TEXT EXTRACT:
━━━━━━━━━━━━━━━━

On August 27, 2005, an article, sub-titled, ''9/11 Ringleader Connected to Secret Pentagon Operation,'' by Dr. Daniele Ganser of the Zurich Polytechnic Institute, was published by the International Relations and Security Network (ISN). It identifies the role of 9/11 ringleader Mohammed Atta and three other hijackers in a secret Pentagon operation – an operation that largely refutes the official U.S. government narrative as presented by the 9/11 Commission.
As well, the Australian Department of Defense's highly sophisticated research system shows that numerous meetings took place between Atta and Zacarais Moussaoui, the would-be 20th 9-11 hijacker.
In addition to revealing that Atta was connected to a top-secret operation of the Pentagon's Special Operations Command (SOCOM), Dr. Ganser joins many other investigators in claiming that a top-secret Pentagon project code-named ''Able Danger'' identified Atta as a member of an al-Qaeda cell more than a year before the 9/11 attacks.
So what was the role (or link) that Atta had vis-à-vis the top-secret operation of the Pentagon's Special Operations Command (SOCOM)? Did anyone in the Pentagon or higher (such as Dick Cheney) know in advance what Atta was planning? Was Atta working for (or with) someone in the Bush administration? Who was really in charge of how things went down – or were allowed to go down -- on 9/11?
Lieutenant-Colonel Anthony Shaffer, a 42-year-old native of Kansas City who worked for the Defense Intelligence Agency (DIA) in Washington at the time of the 9/11 attacks, and had insights into the Pentagon's top secret operation, urged the FBI to arrest Atta -- but the Pentagon's lawyers intervened and ''protected Atta for reasons that remain unclear.'' What were those reasons?

━━━━━━━━━━━━━━━━

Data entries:

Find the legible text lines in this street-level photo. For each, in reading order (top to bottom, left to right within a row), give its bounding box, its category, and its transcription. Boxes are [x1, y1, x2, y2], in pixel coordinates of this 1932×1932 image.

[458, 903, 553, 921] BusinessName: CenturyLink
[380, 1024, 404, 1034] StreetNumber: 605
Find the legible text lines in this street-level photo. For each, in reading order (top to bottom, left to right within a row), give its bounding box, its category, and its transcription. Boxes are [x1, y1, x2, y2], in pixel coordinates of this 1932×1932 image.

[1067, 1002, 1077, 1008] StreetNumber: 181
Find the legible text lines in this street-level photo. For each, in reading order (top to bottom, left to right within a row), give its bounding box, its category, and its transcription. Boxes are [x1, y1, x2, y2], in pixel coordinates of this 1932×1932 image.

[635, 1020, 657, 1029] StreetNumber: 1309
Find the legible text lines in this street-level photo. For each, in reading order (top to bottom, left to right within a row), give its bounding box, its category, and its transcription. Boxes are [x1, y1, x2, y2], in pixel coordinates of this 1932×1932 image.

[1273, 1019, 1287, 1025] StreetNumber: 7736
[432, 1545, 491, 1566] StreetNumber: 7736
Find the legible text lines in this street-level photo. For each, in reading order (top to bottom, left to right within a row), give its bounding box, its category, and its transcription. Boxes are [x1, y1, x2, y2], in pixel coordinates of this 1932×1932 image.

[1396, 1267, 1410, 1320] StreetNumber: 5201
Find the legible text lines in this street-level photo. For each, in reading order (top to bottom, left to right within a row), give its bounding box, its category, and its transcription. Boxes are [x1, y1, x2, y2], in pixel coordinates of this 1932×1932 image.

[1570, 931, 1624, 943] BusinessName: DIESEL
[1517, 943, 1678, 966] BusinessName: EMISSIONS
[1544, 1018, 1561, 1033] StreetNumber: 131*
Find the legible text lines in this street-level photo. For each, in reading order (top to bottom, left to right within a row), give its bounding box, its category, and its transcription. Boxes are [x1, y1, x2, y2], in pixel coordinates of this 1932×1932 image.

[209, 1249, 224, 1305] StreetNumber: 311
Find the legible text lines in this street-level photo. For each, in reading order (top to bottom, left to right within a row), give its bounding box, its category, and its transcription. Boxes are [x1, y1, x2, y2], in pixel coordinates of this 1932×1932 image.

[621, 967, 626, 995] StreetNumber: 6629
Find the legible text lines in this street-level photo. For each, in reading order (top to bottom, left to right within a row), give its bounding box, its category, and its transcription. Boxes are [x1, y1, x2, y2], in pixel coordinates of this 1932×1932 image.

━━━━━━━━━━━━━━━━

WHAT IS ASKED:
1) Rewrite the part of the Atta passage that opens with the words containing "As well, the" and closes with "20th 9-11 hijacker.", changing "numerous" to "several".
2) Copy out the rows verbatim from the start of the rows through the line containing "[1067, 1002, 1077, 1008] StreetNumber: 181", including both ends.
The text and the rows are unrelated to each other.

THE RESPONSES:
1)
As well, the Australian Department of Defense's highly sophisticated research system shows that several meetings took place between Atta and Zacarais Moussaoui, the would-be 20th 9-11 hijacker.

2)
Find the legible text lines in this street-level photo. For each, in reading order (top to bottom, left to right within a row), give its bounding box, its category, and its transcription. Boxes are [x1, y1, x2, y2], in pixel coordinates of this 1932×1932 image.

[458, 903, 553, 921] BusinessName: CenturyLink
[380, 1024, 404, 1034] StreetNumber: 605
Find the legible text lines in this street-level photo. For each, in reading order (top to bottom, left to right within a row), give its bounding box, its category, and its transcription. Boxes are [x1, y1, x2, y2], in pixel coordinates of this 1932×1932 image.

[1067, 1002, 1077, 1008] StreetNumber: 181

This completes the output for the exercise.